My childhood bedroom, circa 1977. Late evening—definitely past my bedtime. My father’s woodwind quintet was playing downstairs. I could hear his bassoon calling me, through the gap under my door. I slid quietly out of bed and tiptoed across the room. Very, very slowly I turned the cut-glass knob, opened the door, and crept silently down the hall. I lay down on the floor at the top of the stairs, hung my sleepy head down onto the first step, and let the music wash over me.
Performing Arts School of Worcester, circa 1986. My trumpet lesson was over, and I was waiting for my sister’s clarinet lesson to end. I had already finished my homework, and I had about an hour to kill. My friend Amy invited me to keep her company while she practiced. I was never a great trumpet player, but Amy was the star of the school. We went upstairs to an empty recital room, and I lay on the floor under the piano, and it was glorious. I felt the sound in my bones, in my stomach. I felt as if I were part of the instrument, and the music flowed through me.
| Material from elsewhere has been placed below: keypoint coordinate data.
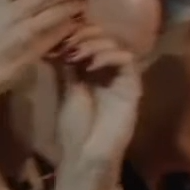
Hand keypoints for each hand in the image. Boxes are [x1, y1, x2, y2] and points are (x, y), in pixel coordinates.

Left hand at [54, 26, 140, 171]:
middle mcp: (109, 70)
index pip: (89, 40)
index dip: (75, 33)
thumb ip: (66, 66)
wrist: (87, 155)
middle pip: (104, 38)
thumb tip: (57, 40)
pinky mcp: (133, 85)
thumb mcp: (66, 90)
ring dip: (94, 44)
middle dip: (85, 35)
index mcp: (91, 71)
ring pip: (116, 45)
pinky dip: (109, 56)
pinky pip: (127, 60)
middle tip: (68, 44)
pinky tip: (91, 65)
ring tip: (76, 55)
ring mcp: (122, 77)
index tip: (57, 39)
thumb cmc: (75, 129)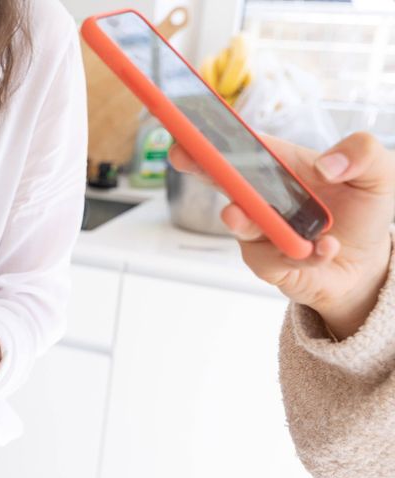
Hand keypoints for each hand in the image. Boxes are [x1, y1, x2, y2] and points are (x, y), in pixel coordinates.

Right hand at [169, 132, 393, 337]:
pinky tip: (326, 248)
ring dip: (242, 220)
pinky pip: (275, 259)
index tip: (190, 128)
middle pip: (224, 180)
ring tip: (240, 216)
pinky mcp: (267, 263)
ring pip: (242, 224)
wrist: (364, 265)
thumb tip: (328, 165)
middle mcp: (262, 197)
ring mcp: (260, 231)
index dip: (213, 136)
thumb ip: (363, 153)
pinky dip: (303, 254)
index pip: (243, 146)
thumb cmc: (362, 213)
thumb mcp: (379, 174)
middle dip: (202, 168)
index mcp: (281, 166)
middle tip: (186, 158)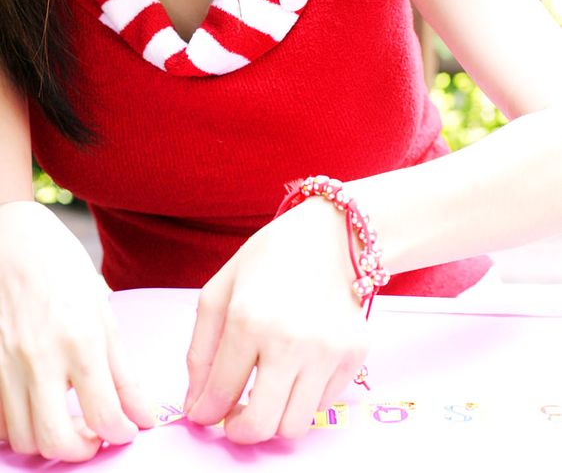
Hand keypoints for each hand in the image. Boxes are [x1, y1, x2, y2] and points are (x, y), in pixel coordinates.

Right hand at [0, 202, 153, 460]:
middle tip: (98, 435)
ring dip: (51, 441)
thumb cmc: (62, 268)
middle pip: (56, 440)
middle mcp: (39, 358)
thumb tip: (144, 414)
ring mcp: (6, 365)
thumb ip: (123, 369)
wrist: (13, 240)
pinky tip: (39, 408)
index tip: (129, 428)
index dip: (122, 431)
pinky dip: (20, 427)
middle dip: (83, 451)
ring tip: (70, 421)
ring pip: (24, 437)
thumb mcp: (102, 312)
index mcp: (79, 340)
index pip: (103, 413)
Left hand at [183, 196, 369, 442]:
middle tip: (235, 418)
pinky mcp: (355, 354)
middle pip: (261, 426)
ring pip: (294, 426)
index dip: (206, 413)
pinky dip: (304, 397)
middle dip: (239, 431)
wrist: (332, 235)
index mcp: (248, 319)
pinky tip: (297, 369)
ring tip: (267, 392)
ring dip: (274, 418)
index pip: (219, 395)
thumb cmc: (269, 258)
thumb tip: (197, 406)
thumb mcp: (220, 291)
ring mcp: (327, 350)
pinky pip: (323, 404)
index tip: (205, 412)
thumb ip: (201, 350)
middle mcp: (290, 340)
First Congregational Church, circa 1988. My friend Suzanne had somehow obtained the key to the church, and permission to play the newly-refurbished pipe organ. Maybe she was going to be standing in for the regular organist for some reason, and she needed to rehearse? I can’t remember. But I remember the organ. The first thing we did was climb the narrow wooden ladder into the organ loft and admire all the neat rows upon rows of pipes, metal and wood, all perfectly lined up from tiny to huge. Suzanne went back down the ladder to the console and started to play, and I stood inside the music and wept for joy.
Then a big wooden plank clouted me in the head, and I laughed and called down to her: “Could you please turn off the tremolo?”
Memorial Chapel, Northfield Mount Hermon School, December, 2004. Nathaniel was sixteen months, and old enough to attend Christmas Vespers at Sarah’s beloved prep school. We stood in the foyer at the back of the hall, because we knew he would eventually start to squawk, and one of us would have to take him outside for a walk.
The house lights went down, and the chapel was completely dark. The door in the back of the foyer opened, and the choir rustled up from the basement, jostling each other to get lined up just so. We were surrounded by robed angels, each holding a candle. Nate’s eyes shone as he stared at them.
A single note was struck on the bells, and the soloist began to sing from the chancel:
Veni, veni Emmanuel;
Captivum solve Israel,
Qui gemit in exilio,
Privatus Dei Filio.
And the whole choir, all around us, burst into song:
Gaude! Gaude! Emmanuel,
Nascetur pro te, Israel!
And as the music filled us up, Nathaniel’s eyes opened wide, and he gasped in awe and wonder, as if to say: You never told me—I never dreamed—that anything could be so beautiful.